## THE PROBLEM
Which lines of the entries below contain the string "DISULFIRAM"? Copy each one.

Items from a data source
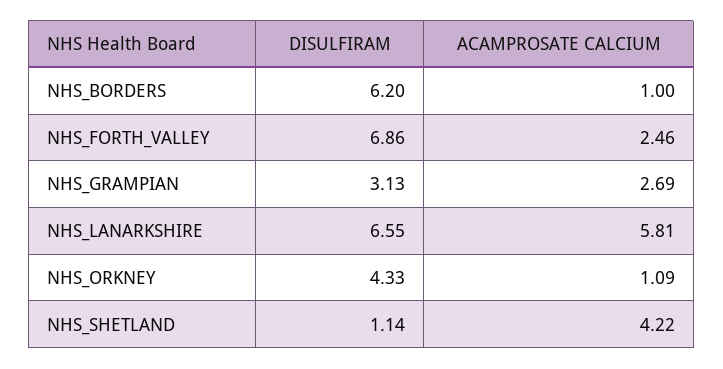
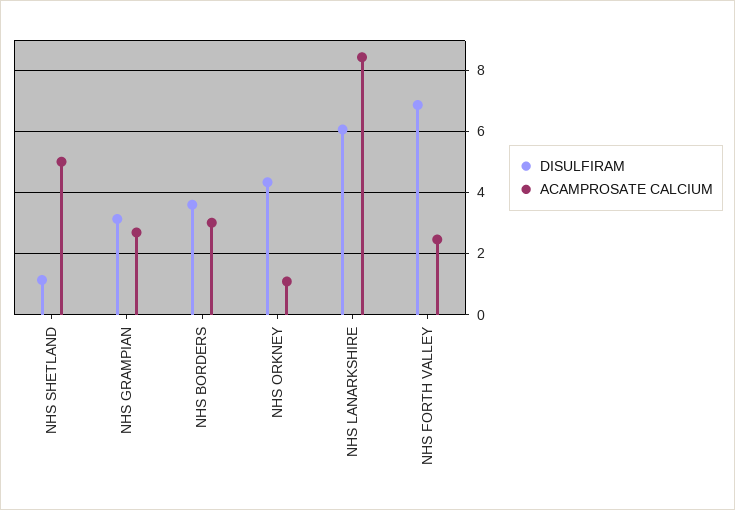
DISULFIRAM, NHS_BORDERS: 6.2 -> 3.6
ACAMPROSATE CALCIUM, NHS_BORDERS: 1 -> 3
DISULFIRAM, NHS_LANARKSHIRE: 6.55 -> 6
ACAMPROSATE CALCIUM, NHS_LANARKSHIRE: 5.81 -> 8.4
ACAMPROSATE CALCIUM, NHS_SHETLAND: 4.22 -> 5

## SOLUTION FOR THIS TASK
DISULFIRAM, NHS_BORDERS: 6.2 -> 3.6
DISULFIRAM, NHS_LANARKSHIRE: 6.55 -> 6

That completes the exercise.